The data you need to use in the research process usually comes from different sources. It also comes in different formats, too. As a researcher, you have to perform the data extraction process and then clean that data from unwanted errors and omissions to use it in your PhD dissertation. Sadly, today’s students, particularly students in the computer science field, face difficulties in data extraction and writing their computer science dissertations.
Keeping this in mind, today’s article is about the rules to follow when extracting data for your dissertation. There will be a description of the meaning of data extraction and its importance, along with the rules to follow. So, let’s start today’s discussion with the following question.
What Is Data Extraction, And Why Is It Important?
In its simplest definition, it is the process of retrieving information from a source. The researchers do this to process the data further or store it for later use. The extracted data may be in poor form or unstructured form. By using different techniques of extracting data, you consolidate, process, and refine data so it can be stored for later use, i.e., transformation. The location of this process has always been under question. So, for your knowledge, the location for this process can be on-site, cloud-based, or a combination of both.
Extracting large amounts of data is important because it allows you to consolidate and process all the information in one go. However, if you want to store the data, it also lets you store and unify the whole data sets in one place. Simplified sharing is another thing that makes the extraction of different data important. Organisations can share their data with other companies, and data extraction helps them do so. So, keeping all these points in mind, data extraction is an important step for research. Meanwhile hiring a PhD dissertation writing service is also helpful in this regard.

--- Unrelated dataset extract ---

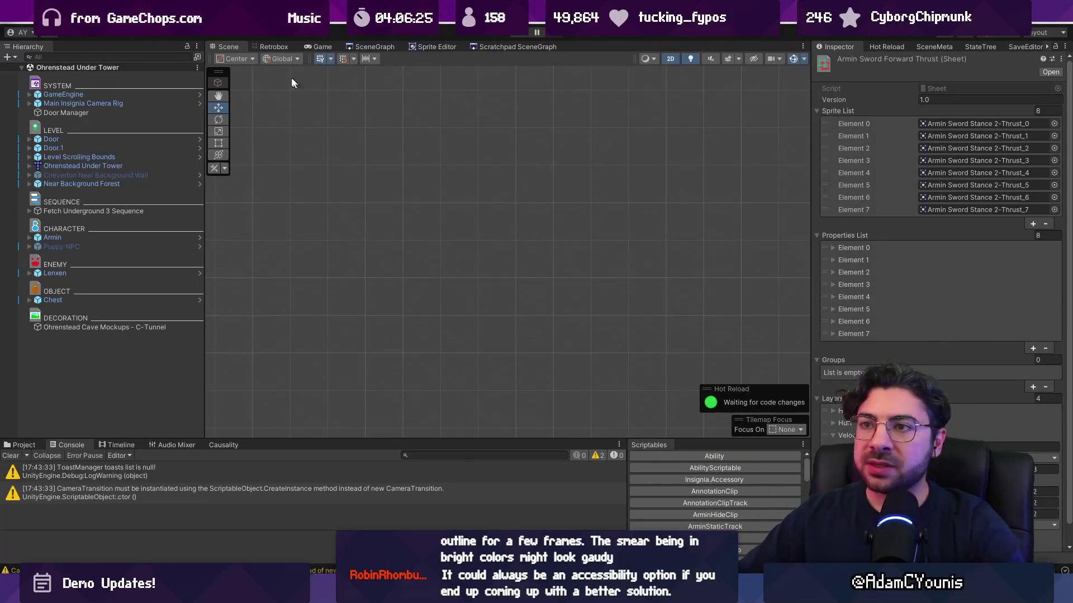
Step: Frame Near Background Forest in the Scene view and start Play mode in Ohrenstead Under Tower
{"action": "left_click", "coordinate": [138, 103]}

10 Rules To Follow While Extracting The Data
After reading the information above, you have got a full idea of the meaning of extracting data and its importance for organisations and research. Now, you are ready to perform the process of extracting the data for research. But stop for a while, dear student. Still, you do not know the rules which are necessary to consider when doing this. Hence, a brief description of the top 10 rules is as follows:
Define The Process You Want To Analyse
First things first, determine which process you want to analyse for extracting the required. Indicate the scope of the process, i.e., where it starts and where it ends. It does happen that people have a different process scope in mind, but they do not know its name. It is important to note that if you are extracting data for someone else, ensure all the stakeholders agree to the defined process.

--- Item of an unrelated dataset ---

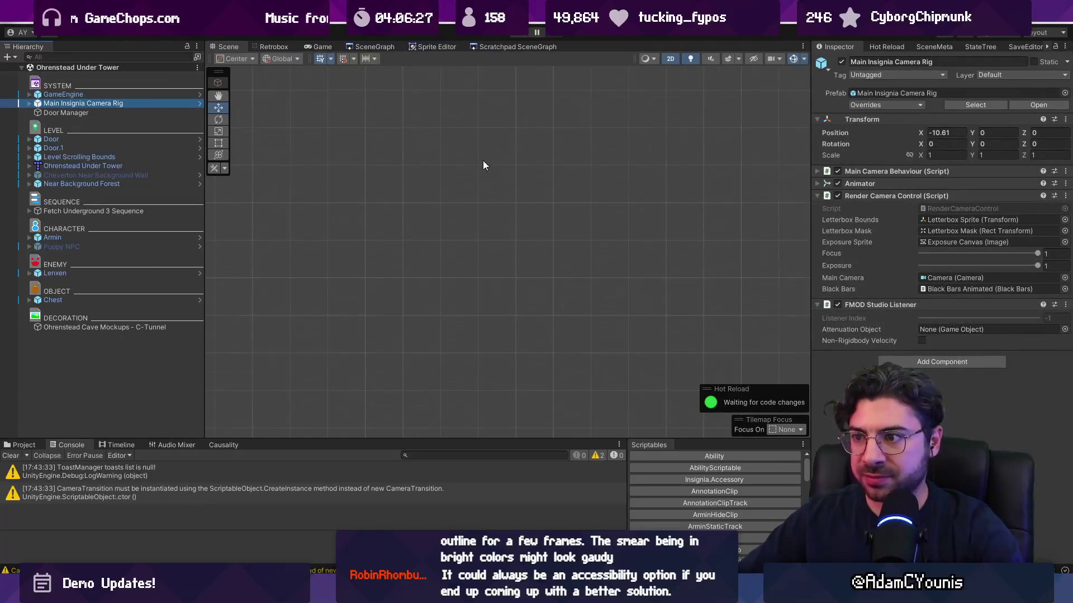
{"action": "double_click", "coordinate": [126, 184]}
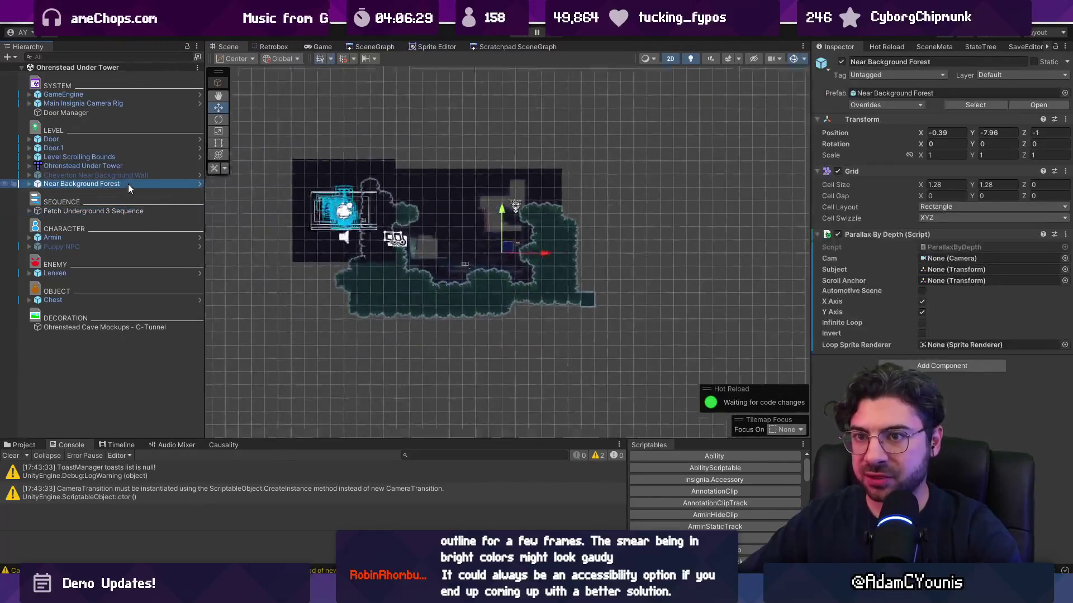
{"action": "scroll", "coordinate": [559, 274], "scroll_direction": "up", "scroll_amount": 4}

Determine Questions About The Process
In the next step, define 3-5 questions that you have in mind about the selected process. Always try to include questions that relate to the process flow. For example, one question could be, where do I need to work more during the whole process? To define the questions about the process, you can also include the manager in the discussion.
Select The IT Systems
After defining the questions, the next step is to determine the IT systems that you desire to use in the data extraction process. To select the right system for this purpose, do not forget to take help from experts who use different systems. Pay special attention to Customer Relationship Management (CRM) and Enterprise Resource Planning (ERP) systems.
Giving Case ID
The minimum requirement that your data needs to fulfil as per the guidelines of The Minimum Requirements for an Event Log is that it must contain a case ID. Case ID is a unique number which is allotted to each data element in the process. Extracting one data element is the execution of the process.
Activities In The Process
The activity is the second minimum requirement that you must fulfil. The activities are the steps or changes in the status that happen during the process of extracting data. You’re selected IT system record the activity information along with interesting debug information. Make sure that you capture all the activities during the process.
Having The Timestamp
The timestamp is the third minimum requirement that you need to fulfil. You need at least one timestamp for each of the activities that your IT system performs. Having the timestamps allows you to bring the events for each activity and each case in the right order. Timestamps also help you calculate the time duration of the activity.
Incorporate Other Attributes
The 7th rule of data extraction tells you to incorporate all other attributes in the process which are necessary and not included in the minimum requirements. To decide on which attribute to include, it is important to have goals in your mind. The additional attribute gives birth to a new perspective in your data extraction process.
Selection Method
This rule is about which method you should go with to run the process. It depends heavily on the amount of data you want to extract. Determine whether you can extract all the data in one go, or if you need to select cases based on start time and end time. If you select the latter, write down which start or end activity you will use.
Measure The Timeframe
Before running the actual extraction process, you must measure the time that the process will take to complete. This determination of the timeframe is dependent on the selection method defined above. So, write the start and end times of your activity.
The Format Of The File
The file format is of utmost importance in the data extraction process. Each row must correspond to the activity that happened in the process. Mostly, the researchers use Comma Separated Values (CSV) files.
Conclusion
Conclusively, the above-mentioned are the 10 rules you need to follow while performing data extraction for your PhD dissertation. Defining the right IT system is the most important rule. So, pay close attention to it and extract the right type of data.